[SOURCE PASSAGE]
::::

By Sonja Shacknofsky-Setting
My father, Joseph Setting, was born in Keidan in 1910. He arrived in Cape Town on Christmas morning, 1927, then went on to Johannesburg, where he found work with relatives. My grandparents likely sent him to South Africa to get away from the Lithuanians, who were being quite nasty to Jews, especially in the army.
Kitty Barnett, my mother, was born in London. Joseph met her in Johannesburg and they married a year later. Their first child, Sylvia (Batsheva), was born in 1940. I, Sonja, arrived in 1944.
I still remember hearing my father’s stories about Keidan as a little girl. How beautiful it was, how he used to swim in the Neviazhe (Nevėžis) river and walk in the forest, with its intoxicating aroma. How he would take his mother’s cholent up the road to the baker’s shop, where they would put it in the oven over Friday night for a fee, so it would be ready for Shabbat dinner on Saturday.
My grandfather, Itzhak Setting, ran a flourmill next to his house. If I remember correctly, they lived in Smilger Gas (Smilga St.). My grandmother, Leah Setting, was born in Ponevezh (Panevėžis). I gather that she was a quiet woman. Their eldest child was Hinda, then came my father Joseph, daughter Masha, son Hertzl, another son called Leib and the youngest daughter Chava. Masha married Yeshayahu Eides; they had 3 children – Miriam, Yehezkel and Pesia. Hinda and Leib died before the war, as did Masha’s oldest daughter Miriam.

::::

Data records:
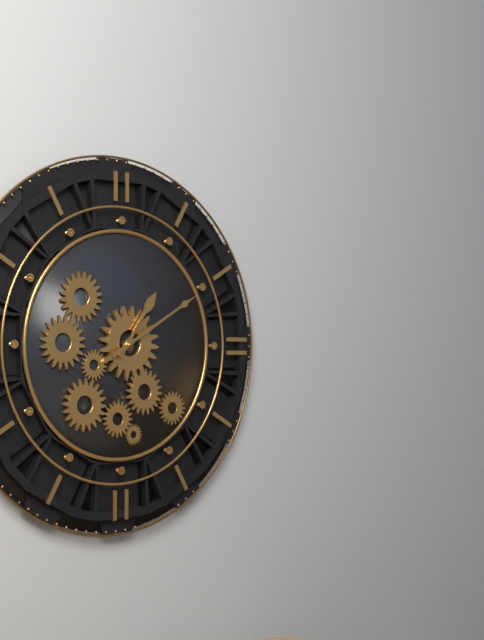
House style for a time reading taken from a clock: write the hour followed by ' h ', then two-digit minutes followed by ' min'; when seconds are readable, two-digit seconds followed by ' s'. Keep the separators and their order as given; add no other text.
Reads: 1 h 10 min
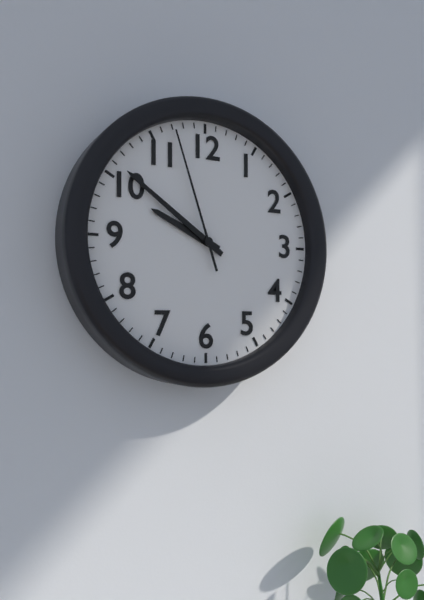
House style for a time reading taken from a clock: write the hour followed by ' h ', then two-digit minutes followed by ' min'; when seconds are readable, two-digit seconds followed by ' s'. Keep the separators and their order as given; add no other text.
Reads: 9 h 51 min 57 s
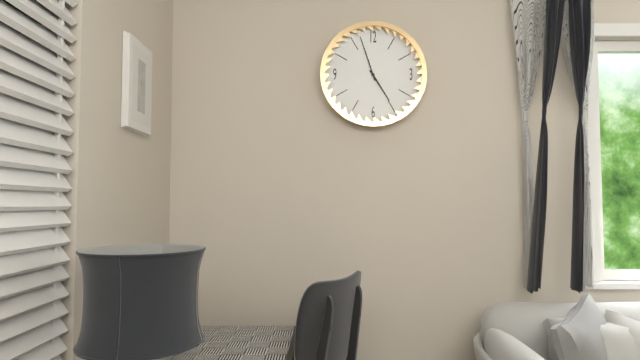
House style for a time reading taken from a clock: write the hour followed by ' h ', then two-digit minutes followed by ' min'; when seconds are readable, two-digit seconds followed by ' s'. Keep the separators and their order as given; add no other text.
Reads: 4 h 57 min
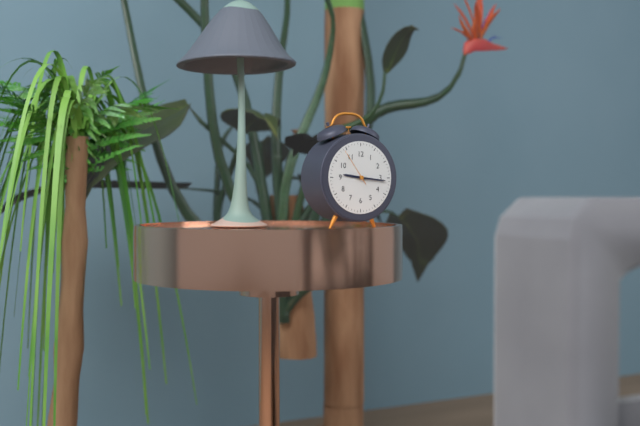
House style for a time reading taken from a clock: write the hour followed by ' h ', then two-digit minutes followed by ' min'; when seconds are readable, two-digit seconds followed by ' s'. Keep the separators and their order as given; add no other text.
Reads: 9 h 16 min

::::

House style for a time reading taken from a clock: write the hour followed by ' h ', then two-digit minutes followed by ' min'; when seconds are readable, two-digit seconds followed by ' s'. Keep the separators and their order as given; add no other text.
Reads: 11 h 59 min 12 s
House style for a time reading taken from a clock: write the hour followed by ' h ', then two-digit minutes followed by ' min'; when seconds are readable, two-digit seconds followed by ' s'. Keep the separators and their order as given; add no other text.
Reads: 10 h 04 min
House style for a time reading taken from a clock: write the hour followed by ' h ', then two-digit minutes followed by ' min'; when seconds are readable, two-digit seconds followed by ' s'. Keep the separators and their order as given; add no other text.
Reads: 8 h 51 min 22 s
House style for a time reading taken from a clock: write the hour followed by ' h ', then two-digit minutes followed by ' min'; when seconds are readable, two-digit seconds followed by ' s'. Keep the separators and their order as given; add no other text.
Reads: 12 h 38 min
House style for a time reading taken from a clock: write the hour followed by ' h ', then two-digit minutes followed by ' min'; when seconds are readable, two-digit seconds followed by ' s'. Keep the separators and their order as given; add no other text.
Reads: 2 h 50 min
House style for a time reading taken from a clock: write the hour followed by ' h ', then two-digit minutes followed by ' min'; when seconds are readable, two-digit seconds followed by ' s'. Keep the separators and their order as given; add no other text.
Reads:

::::

[LIST OF TASKS]
1: Write out the Setting family memoir from "Kitty Barnett, my" to "arrived in 1944.".
2: In the Setting family memoir, which city did Joseph Setting arrive in on Christmas morning, 1927?
The listing is separate material, unrelated to the Setting family memoir.

[THE RESPONSES]
1:
Kitty Barnett, my mother, was born in London. Joseph met her in Johannesburg and they married a year later. Their first child, Sylvia (Batsheva), was born in 1940. I, Sonja, arrived in 1944.

2: Cape Town